There is conclusive evidence that an infected person is more likely to pass on the infection to another during the window period. The reason for this is that he does not know that he is infected and carries on his sexual exploits unabated. During the window period, his blood test also shows a negative result.
Therefore, if you have had a doubtful sexual exposure, you must test yourself keeping in mind the window period duration.
If your test comes negative, you must follow up testing for the full duration that the window period requires to rule out the HIV infection.
Follow-up testing is often done 6 weeks, 3 months and 6 months post exposure to rule out the HIV infection.
During the window period, the infected individual will exhibit symptoms of the disease, which are similar to those of flu or cold.
They do not raise any suspicion of the deadly infection lurking in the blood and which is not showing up in blood tests.
This is what makes HIV a dangerous disease to the community and why it has become a global epidemic.
According to the CDC
The Centers for Disease Control and Prevention (CDC) reports that in an average person, antibodies start to develop in the blood within 25 days after the person gets infected with HIV. And production of detectable levels of antibodies takes time (which is the window period).
For example, if you have sex on Monday and get infected and test yourself on Tuesday, your test will come negative. Even if you test after one month, the test may still come negative – falsely.
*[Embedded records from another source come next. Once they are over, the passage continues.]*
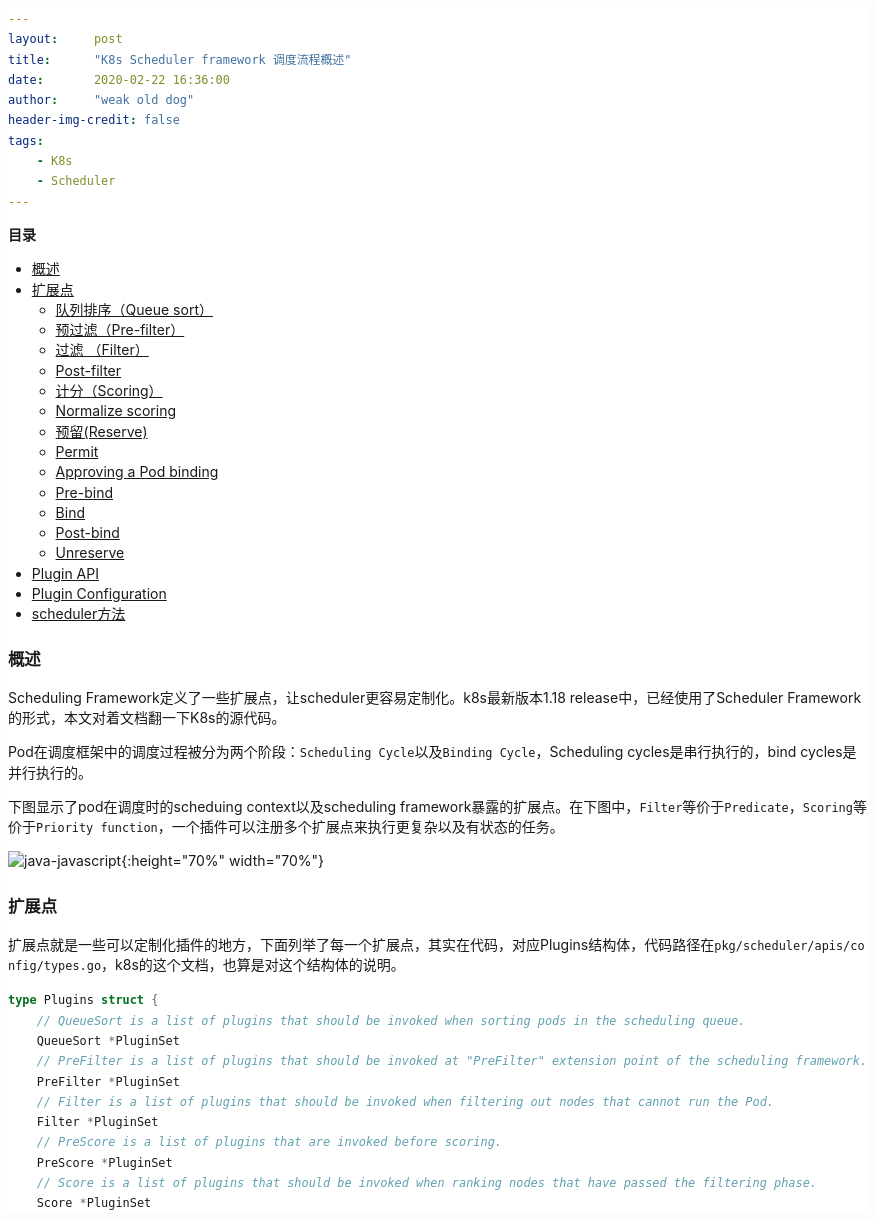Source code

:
 ```yaml
---
layout:     post
title:      "K8s Scheduler framework 调度流程概述"
date:       2020-02-22 16:36:00
author:     "weak old dog"
header-img-credit: false
tags:
    - K8s
    - Scheduler
---
```


**目录**
- [概述](#概述)
- [扩展点](#扩展点)
	- [队列排序（Queue sort）](#队列排序queue-sort)
	- [预过滤（Pre-filter）](#预过滤pre-filter)
	- [过滤 （Filter）](#过滤-filter)
	- [Post-filter](#post-filter)
	- [计分（Scoring）](#计分scoring)
	- [Normalize scoring](#normalize-scoring)
	- [预留(Reserve)](#预留reserve)
	- [Permit](#permit)
	- [Approving a Pod binding](#approving-a-pod-binding)
	- [Pre-bind](#pre-bind)
	- [Bind](#bind)
	- [Post-bind](#post-bind)
	- [Unreserve](#unreserve)
- [Plugin API](#plugin-api)
- [Plugin Configuration](#plugin-configuration)
- [scheduler方法](#scheduler方法)


### 概述
Scheduling Framework定义了一些扩展点，让scheduler更容易定制化。k8s最新版本1.18 release中，已经使用了Scheduler Framework的形式，本文对着文档翻一下K8s的源代码。

Pod在调度框架中的调度过程被分为两个阶段：`Scheduling Cycle`以及`Binding Cycle`，Scheduling cycles是串行执行的，bind cycles是并行执行的。

下图显示了pod在调度时的scheduing context以及scheduling framework暴露的扩展点。在下图中，`Filter`等价于`Predicate`，`Scoring`等价于`Priority function`，一个插件可以注册多个扩展点来执行更复杂以及有状态的任务。

![java-javascript](/img/in-post/scheduler-framwork/scheduling-framework-extensions.png){:height="70%" width="70%"}

### 扩展点
扩展点就是一些可以定制化插件的地方，下面列举了每一个扩展点，其实在代码，对应Plugins结构体，代码路径在`pkg/scheduler/apis/config/types.go`，k8s的这个文档，也算是对这个结构体的说明。
```go
type Plugins struct {
	// QueueSort is a list of plugins that should be invoked when sorting pods in the scheduling queue.
	QueueSort *PluginSet
	// PreFilter is a list of plugins that should be invoked at "PreFilter" extension point of the scheduling framework.
	PreFilter *PluginSet
	// Filter is a list of plugins that should be invoked when filtering out nodes that cannot run the Pod.
	Filter *PluginSet
	// PreScore is a list of plugins that are invoked before scoring.
	PreScore *PluginSet
	// Score is a list of plugins that should be invoked when ranking nodes that have passed the filtering phase.
	Score *PluginSet
```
A proper testing procedure must be followed and testing should be done after the window period has elapsed to celebrate that you are not HIV positive.
This window period varies from disease to disease and from person to person and from test to test.
For HIV antibodies to show up in the blood and get detected by laboratory tests, the time varies from three weeks to six months.
The window period also differs from tests to tests, as some tests are more sensitive than others.
In some cases, the antibodies may get detected one month after getting infected. But in most people (97% of the cases), the lab tests show a correct positive result within three months after the person has been infected.
Rarely, the window period may be prolonged and the tests will react positive, correctly, only after six months. And, it is still very rare and unlikely that the window period will prolong more than six months.
The CDC offers both a 3-month and 6-month guideline.
The 3-month guideline is for the population at large.
The 6-month guideline is for those
- receiving chemotherapy
- under Hepatitis C treatment
- receiving PrEP or PEP treatment
- diagnosed with a pre-existing immunodeficiency disorder, such as for example, Crohn’s disease.
Those who fall into any of these 4 categories must get tested at the 6-month period since these conditions can disturb the accuracy of an HIV test result at the 3-month mark.
However, today, with sensitive HIV tests, most antibodies to the virus can be detected within three weeks.
According to WHO guidelines
WHO is changing its recommendation towards a 6-week window period of HIV for conclusive results instead of 12 weeks.
Since HIV tests are constantly improving and being modified, the 12-week guideline is likely to change in the future — both with WHO and the CDC.
In fact, a consensus is evolving among many HIV specialists that the 4th generation antigen/antibody test, a test that is now increasingly being used for HIV diagnosis, is conclusive after 6 weeks – meaning that the window period for the 4th generation test is 6 weeks.
The CDC too, states that it can take 2 to 6 weeks, which is the window period for the infected person’s body to make enough antigens and antibodies for a combination 4th generation test to detect HIV.